We are now likely to see far less bias in the FX market with respect to interest rates. In the immediate term too, the COVID-19 pandemic has placed great strain on any pro-risk narrative. AUD has naturally dropped quickly. It could drop further, as it did in 2008. However, gold will be an important commodity to watch as uncertainty persists, and the current market drive for cash liquidity begins to correct.

AUD/USD vs. GoldThe chart above shows the price of gold (per the yellow line), versus AUD/USD spot. While not perfectly correlated, the positive correlation is fairly apparent. The fact that gold dropped recently, just as everybody would typically expect it to rise (i.e., in light of reduced economic growth, increased monetary stimulus, increased uncertainty, etc.), is again indicative of a run for cash liquidity. Given that much, or all, of this initial shock is likely over, regardless of where U.S. equities now travel, gold is now likely to witness a small resurgence.

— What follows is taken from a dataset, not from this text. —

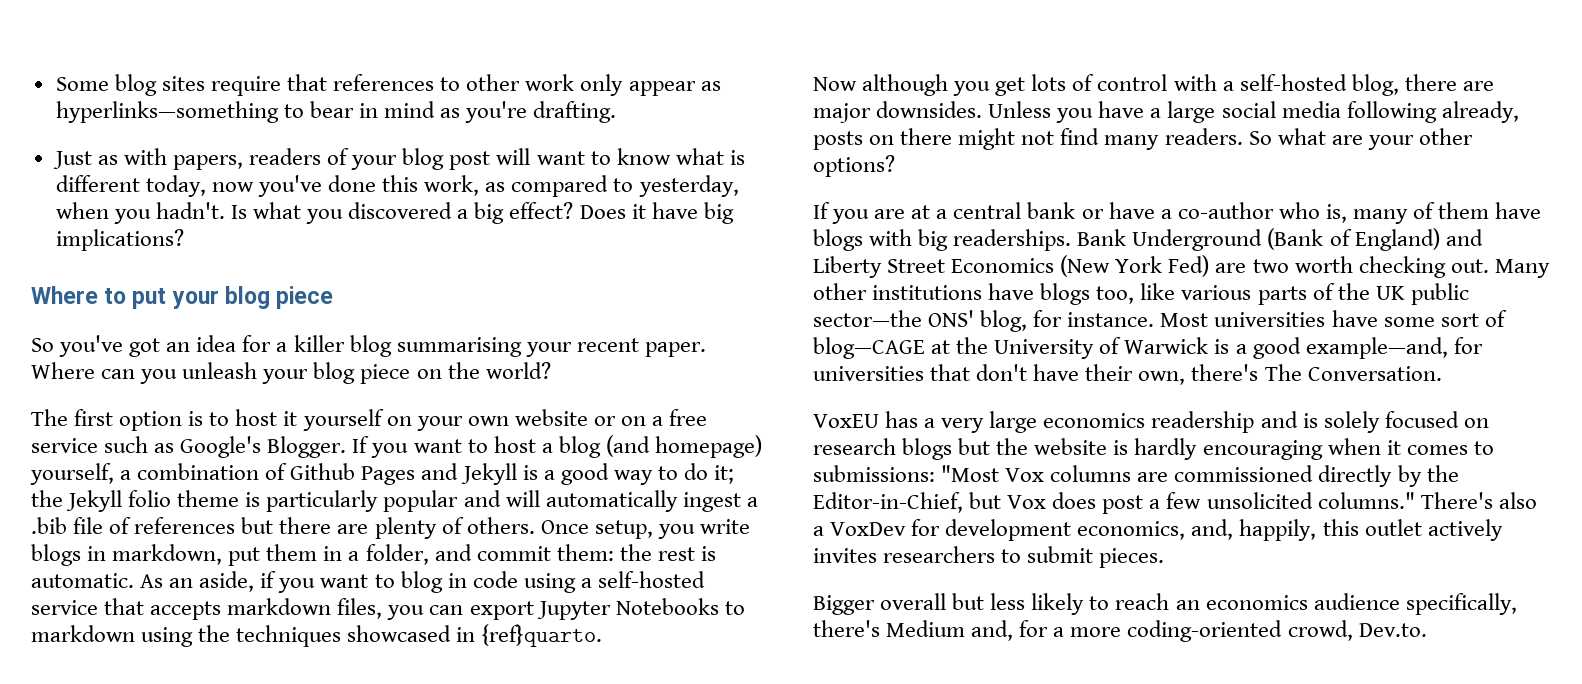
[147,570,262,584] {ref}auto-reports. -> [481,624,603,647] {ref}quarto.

By virtue of this (at least minor) resurgence, AUD is also likely to find some support at current prices. At the very least, we should expect the currency to sustain levels above the 0.5500 level in the near term, and more likely above 0.5700. However, as we move into quarter end, it is probable that we will see further pressure on many asset classes (particularly risk assets, to include U.S. equities) as asset managers continue to liquidate their positions.

It is important to note that many funds, especially hedge funds, operate with redemption notice periods. This means that an investor in one of these funds may have to give a certain number of days’ notice (anywhere from 30 to 90 days, possibly even longer in some cases) before they can pull their capital out of the fund in question. The recent sharp sell-off would likely have caused many investors to make fund redemption requests. As the recent equity decline only began about 30 days ago, the coming quarter-end could see another wave of liquidation.

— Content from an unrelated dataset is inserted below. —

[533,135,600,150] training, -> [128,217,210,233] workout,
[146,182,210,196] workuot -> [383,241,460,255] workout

Nevertheless, since the most leveraged players are likely to have already been liquidated (due to the sheer level of volatility recently witnessed in equities), it is likely that the downside pressure will now begin to slow (if not cease). Meanwhile, despite the drop in gold prices, the precious metal’s underlying safe-haven allure is likely still intact, as it usually attracts more committed investors with longer-term mindsets. Gold investors often purchase gold to protect against inflation and the devaluation of fiat currencies.

Even if we see further volatility, gold is likely to ‘catch a bid’ and find some support from these levels (above $1,500/oz). In turn, AUD should at least consolidate around current levels. While AUD does not present an attractive long opportunity at this juncture, it is no longer such an attractive short either.

The Australian dollar, together with the New Zealand dollar (or NZD) and the Canadian dollar (or CAD), will be important to monitor as the COVID-19 pandemic remains the top news story. Significant global development in combating the virus (through containment, mitigation and/or vaccine development, etc.) could send AUD, NZD and CAD (collectively, the commodity currencies du jour) significantly higher as the current risk premium built into these currencies unwinds.

Disclosure: I/we have no positions in any stocks mentioned, and no plans to initiate any positions within the next 72 hours. I wrote this article myself, and it expresses my own opinions. I am not receiving compensation for it (other than from Seeking Alpha). I have no business relationship with any company whose stock is mentioned in this article.